Senden sonra 12 şehir gezdim. 8 kilo verdim. Saçlarımı kaç kez kestim. Kaç kez sakal bıraktım, geri kestim tekrar bıraktım. Dünya bilmem kaç 365 günde bilmem kaçıncı dönümünü tamamladı. İhtilal oldu. Barış gelmedi. Savaş bitmedi. Seni özledim. İltica edecek tek yer bulamadım. Gittiğim her yerde senden bir nefes bıraktım. Belki yürürsün aynı sokakta. Ayak izime denk düşer ayak izin. Belki saçına değer nefes. Belki sen de bir gün özlersin diye, seni uzakta bıraktım. Seni uğurladım. Sana kavuştum. Seni terkettim. Bilmem kaç kilometre yol gittim. Dünya ekseninden 12 cm kaydı. Sen göğüs kafesimden milim kaymadın.
Tiktokçular daha çok saçma sözleri olan ve youtuberların çıkardıkları şarkıları kullanıyorlar. Bu şarkıyı bilmediklerine dair bahse girerim. İçin rahat olsun :)

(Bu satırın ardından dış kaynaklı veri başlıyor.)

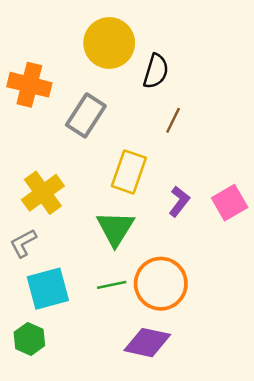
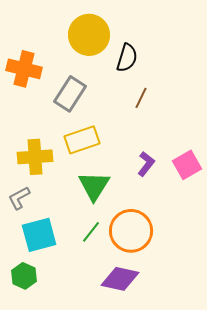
yellow rectangle: (129, 172) -> (82, 140), moved, turned 52
yellow cross: (43, 193) -> (35, 157), turned 32
green line: (112, 285) -> (91, 232), turned -40

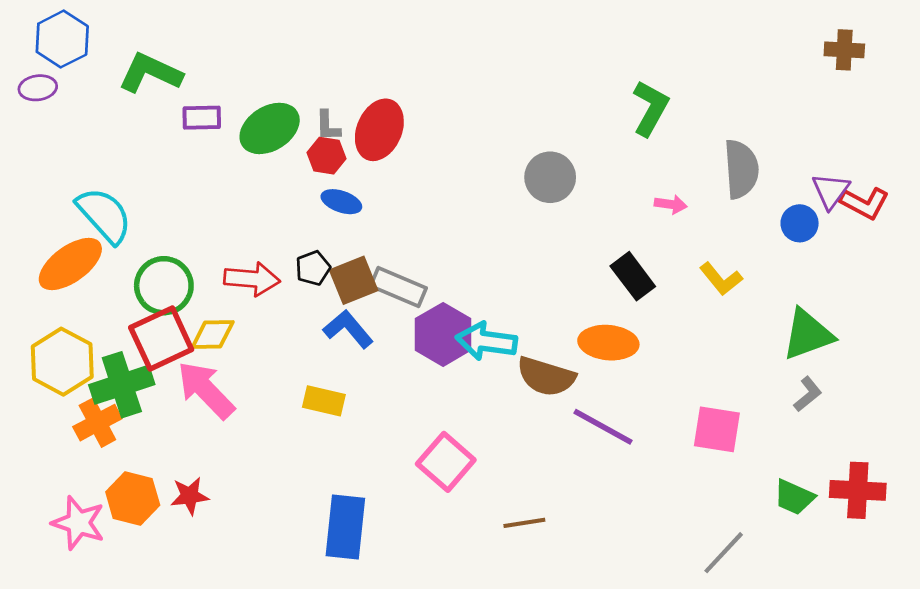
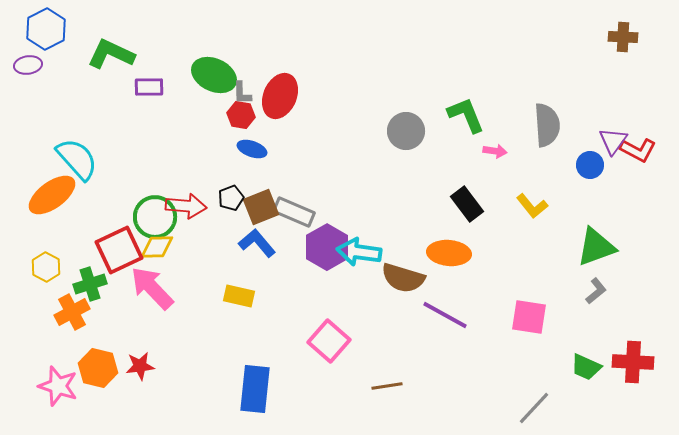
green L-shape: (650, 108) -> (466, 115), moved, turned -51
green ellipse: (270, 128) -> (214, 75), moved, turned 57
green circle: (164, 286) -> (155, 217), moved
yellow hexagon: (62, 362) -> (46, 267), size x0.6
green cross: (122, 385) -> (90, 284), size x0.7

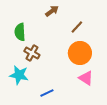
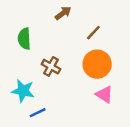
brown cross: (32, 53) -> (51, 67), moved
blue line: (47, 93) -> (38, 113), moved

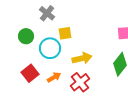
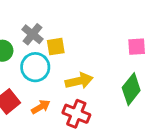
gray cross: (47, 13) -> (33, 34), moved
red cross: (80, 82) -> (76, 114), turned -30

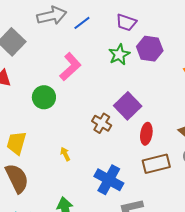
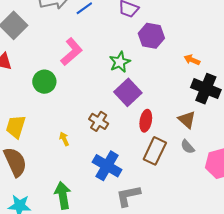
green star: (119, 54) -> (120, 62), moved
brown cross: (102, 123) -> (99, 121), moved
brown rectangle: (156, 164) -> (155, 151), turned -52

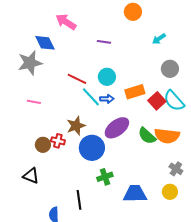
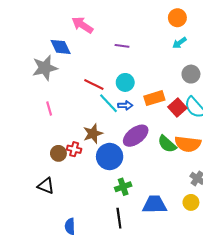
orange circle: (133, 12) -> (177, 18), moved
pink line: (34, 102) -> (49, 109), turned 64
black line: (79, 200) -> (119, 218), moved

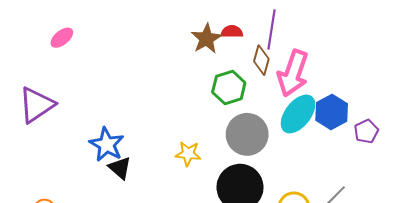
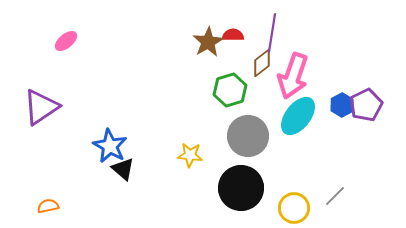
brown diamond: (261, 60) -> (262, 63), turned 36
blue hexagon: (332, 112) -> (342, 105), moved, size x0.7
purple pentagon: (366, 131) -> (366, 105), moved, size x1.4

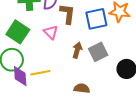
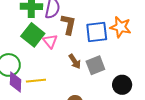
green square: (18, 32) -> (33, 35), moved
brown arrow: (77, 50) -> (75, 61), turned 126

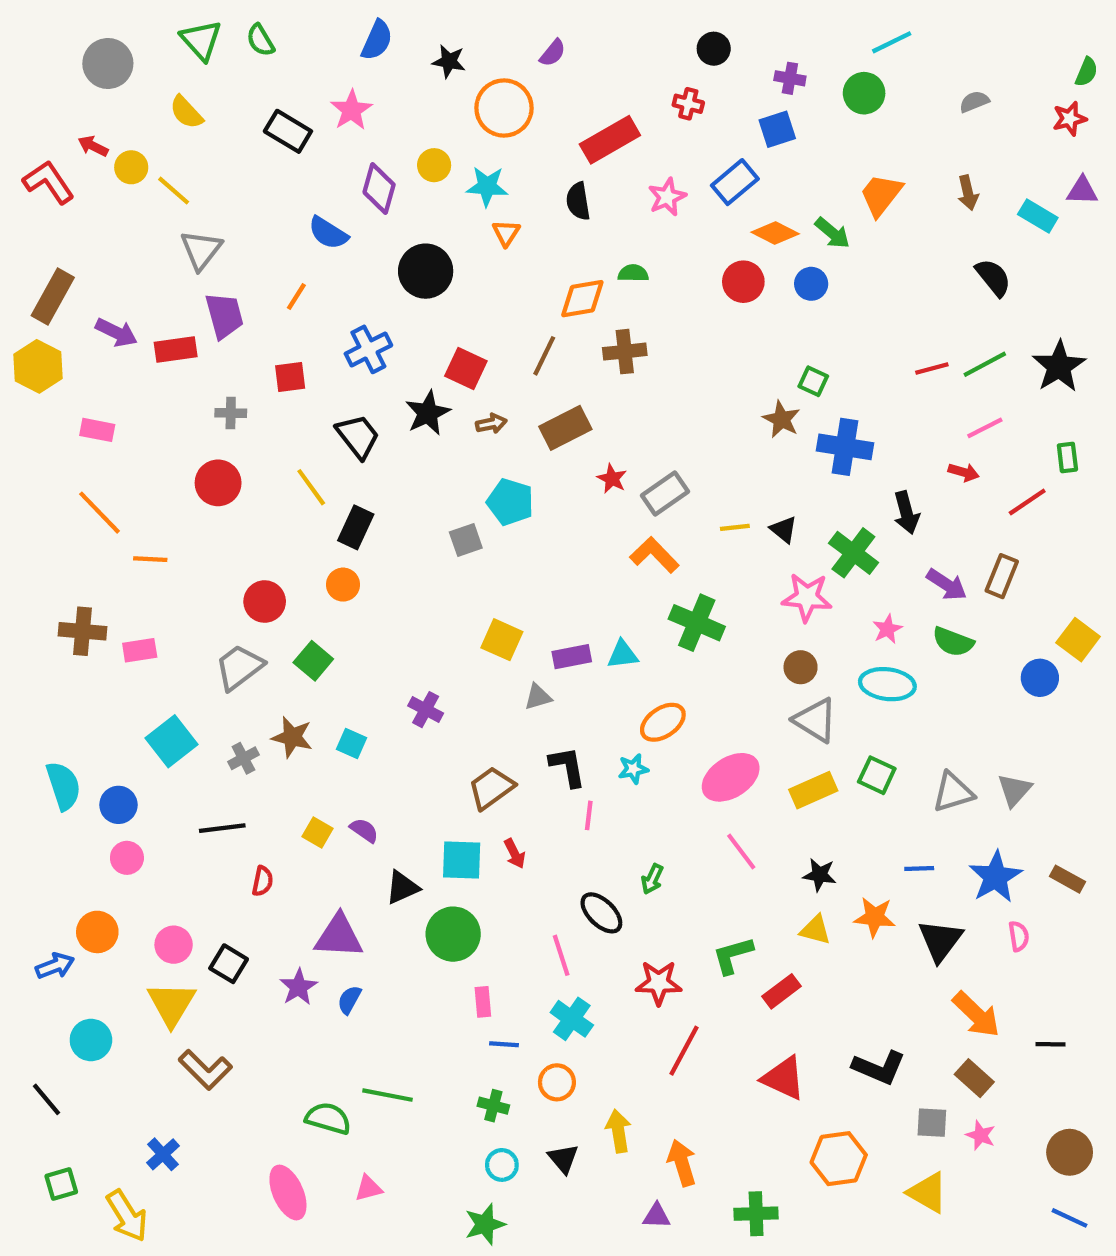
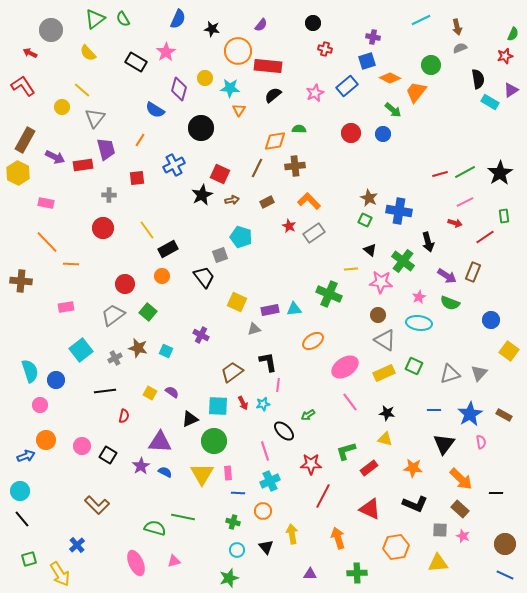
green triangle: (201, 40) -> (95, 19), turned 35
black circle: (714, 49) -> (313, 23), moved
green circle: (864, 93) -> (431, 65), moved
red rectangle: (610, 140) -> (268, 66), moved, turned 36
red arrow: (93, 146) -> (30, 53), moved
yellow circle: (131, 167) -> (62, 107), moved
purple triangle: (1082, 191) -> (511, 90), turned -35
brown arrow: (968, 193) -> (457, 27), moved
black semicircle: (578, 201) -> (273, 95), turned 60
orange diamond: (775, 233) -> (390, 78), moved
black semicircle: (993, 277) -> (478, 79), moved, turned 30
green square: (813, 381) -> (365, 220), moved
brown rectangle: (565, 428) -> (267, 202), size x0.6
black trapezoid: (358, 436) -> (204, 277), moved
black rectangle: (356, 527) -> (168, 249), turned 36
yellow line: (735, 527) -> (351, 269), moved
orange L-shape: (654, 555) -> (309, 201), moved
brown cross: (82, 631) -> (21, 281), moved
yellow square: (1078, 640) -> (509, 351), moved
cyan star: (633, 769) -> (263, 404), moved
pink circle: (127, 858) -> (40, 405), moved
green arrow: (652, 879) -> (308, 415), turned 32
orange star: (875, 917) -> (413, 468), moved
blue semicircle: (349, 1000) -> (165, 472), turned 88
yellow triangle: (171, 1004) -> (202, 474), moved
cyan cross: (572, 1019) -> (270, 481), turned 30
cyan circle: (91, 1040) -> (20, 491), moved
orange arrow: (682, 1163) -> (338, 538), moved
yellow triangle: (928, 1193) -> (438, 563), turned -35

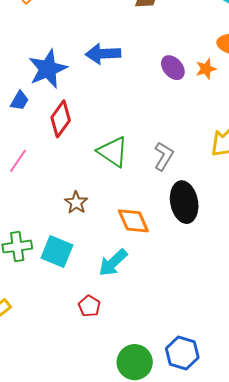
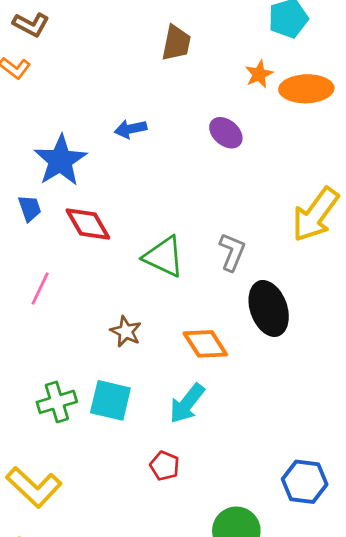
blue arrow: (103, 54) -> (131, 129), size x0.7
orange star: (206, 69) -> (259, 74), moved
blue trapezoid: (20, 101) -> (30, 208), turned -40
red diamond: (61, 119) -> (88, 224), turned -57
blue hexagon: (182, 353) -> (305, 482), moved

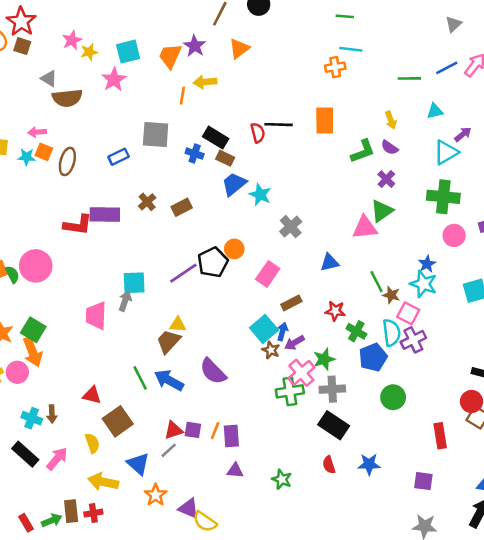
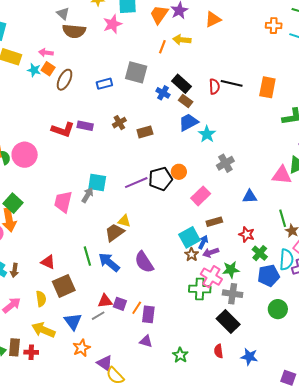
orange cross: (335, 67) -> (274, 26), moved
purple rectangle: (105, 214) -> (85, 126), size x0.7
pink cross: (301, 373) -> (211, 277), turned -30

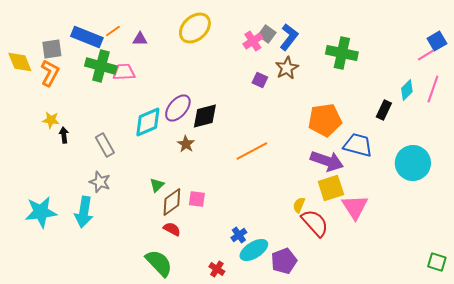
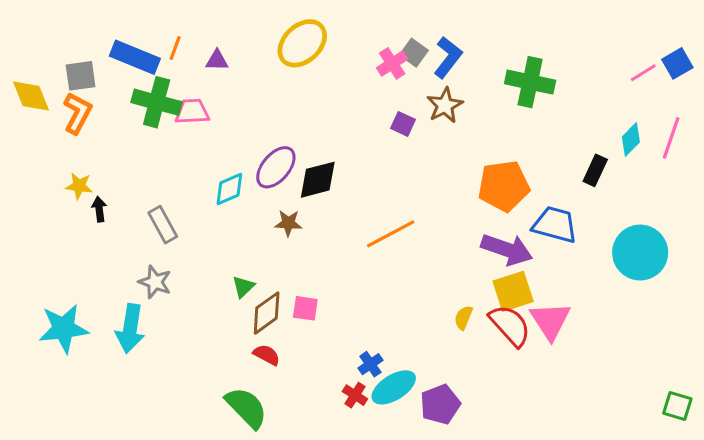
orange line: (113, 31) -> (175, 48), turned -35
pink line: (426, 55) -> (643, 73), moved
cyan diamond: (148, 122) -> (229, 189), size x0.7
brown star: (186, 144) -> (288, 223), turned -30
red semicircle: (315, 223) -> (510, 325), moved
red cross: (217, 269) -> (355, 395), moved

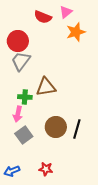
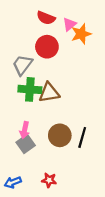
pink triangle: (66, 12) -> (69, 24), moved
red circle: (18, 41) -> (47, 47), moved
green cross: (25, 97) -> (30, 89), moved, size x1.5
pink arrow: (18, 114) -> (25, 130), moved

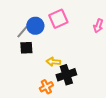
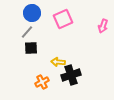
blue circle: (35, 26) -> (32, 13), moved
orange cross: (46, 87) -> (42, 82), moved

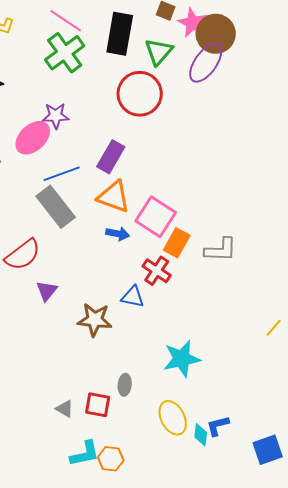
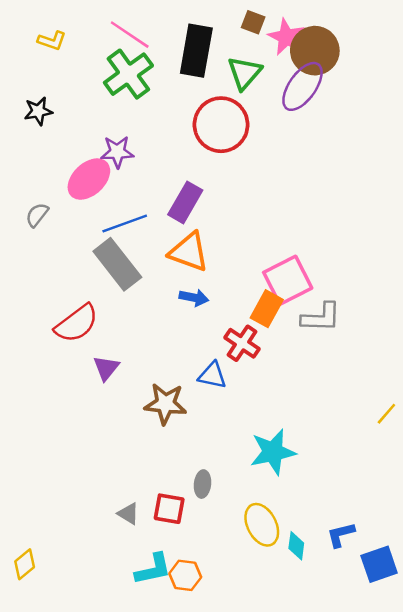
pink square: (156, 217) -> (288, 280), moved, turned 30
blue L-shape: (218, 426) -> (341, 535), moved

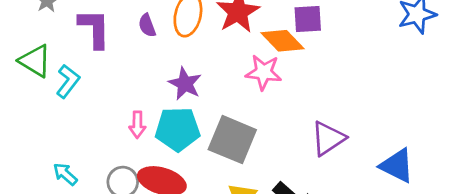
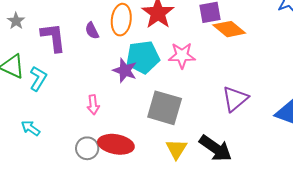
orange diamond: (282, 41) -> (229, 29), moved
cyan pentagon: (178, 129) -> (143, 57), moved
cyan arrow: (65, 174) -> (31, 128), moved

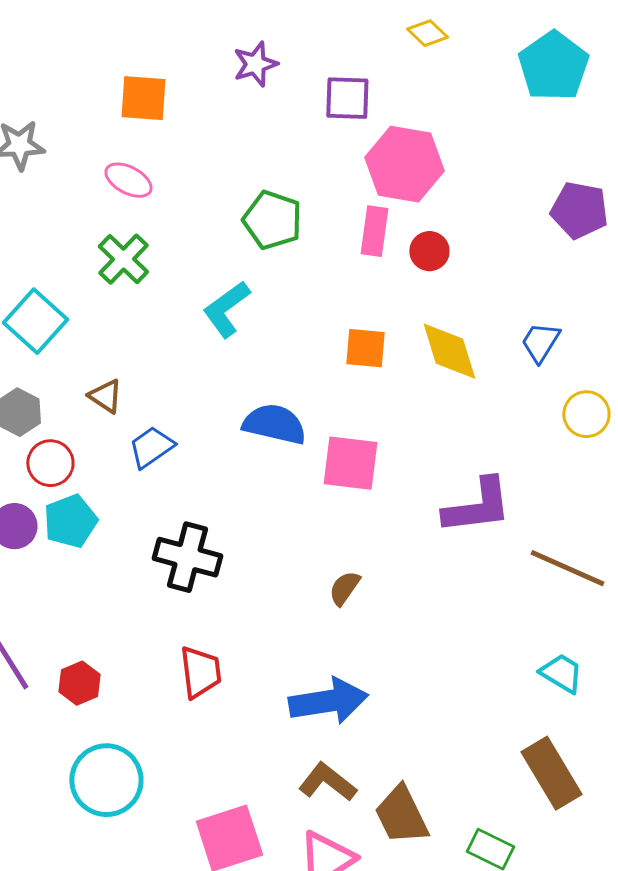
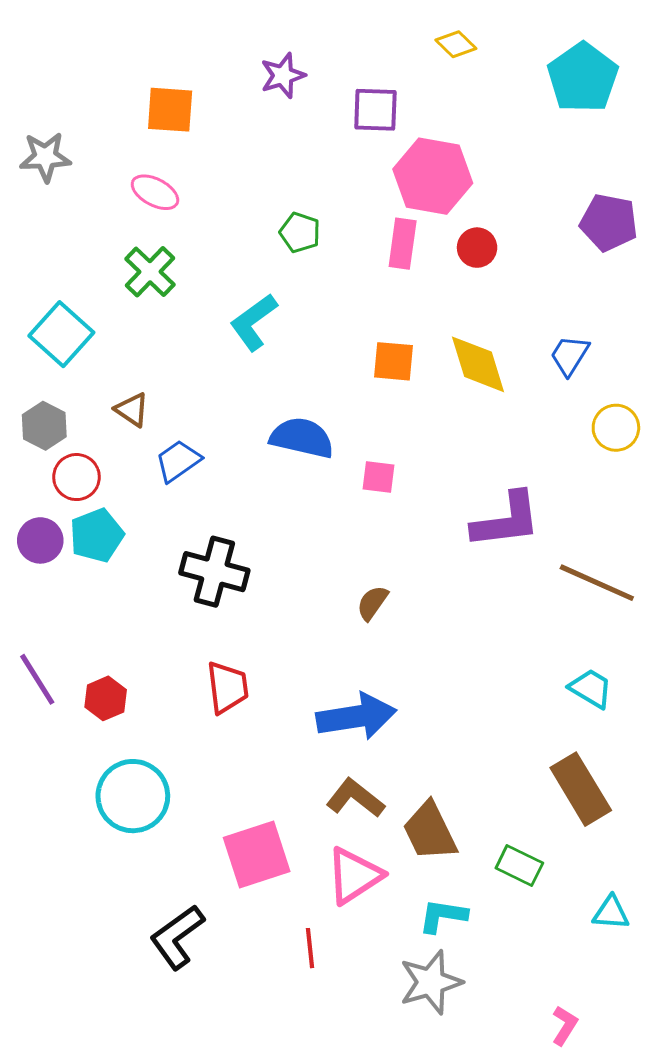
green pentagon: (272, 220) -> (300, 232), size x0.7
red circle: (429, 251) -> (477, 248), moved
pink square: (350, 463) -> (378, 477), size x0.6

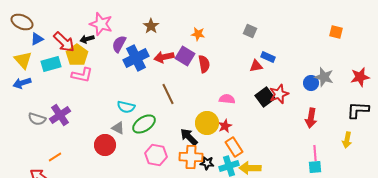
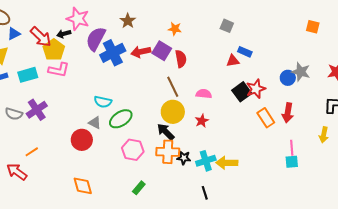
purple semicircle: (119, 44) -> (96, 39), size x1.4
cyan rectangle: (51, 64) -> (28, 75), moved
brown line: (168, 94) -> (173, 87), moved
yellow circle: (207, 123) -> (173, 112), moved
orange rectangle: (234, 147) -> (266, 118), moved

Daha dün benden ayrıldı. Bu şarkıyla arabada gezerken saçlarının savrulusunu izlemek hayaliyle yaşarken.. Unutabilcegimi pek düşünmüyorum ama 1 2 ay sonra beğenir misiniz döndüğümde acaba unutmuş olacak miyim... Siz siz olun sevmeyin arkadaşlar aşktır sevmektir bunlar acıdan başka bisey vermiyor ne kadar değer verirseniz verin karşınızdaki insanın gözünde değeriniz 0. Sevecekseniz kendinizi sevin. Ve sizi haketmediginizi düşündüğünüz insanlardan uzak durun. Düzenleme: 07.07.2021 Ayrılalı 5 aydan fazla oldu değişen birşey olmadı :)
Gözler: bulanik Manzara : tavan Umut : direniyor Mekan : karanlik bir oda Uyku : yok Zaman : gecenin en koyu hali Hayaller : imkansiz Kalp : kırık Kafa : dusuncelerle dolu
Yorumları okurken fark ettim, herkes sevgisini, sevdiğini öyle güzel yaslamış ki gönlüne. Ben buraya hiç bir şeyi anlatamayacak kadar içime çekmişim seni.
Düşünsenize gece yarısı olmuş. Odanızdasınız. Kulağınızda kulaklık huzurlu bir biçimde bu güzel şarkıyı dinliyorsunuz. İştr ben tam o anı yaşıyorum. Bence huzur dediğin şey budur.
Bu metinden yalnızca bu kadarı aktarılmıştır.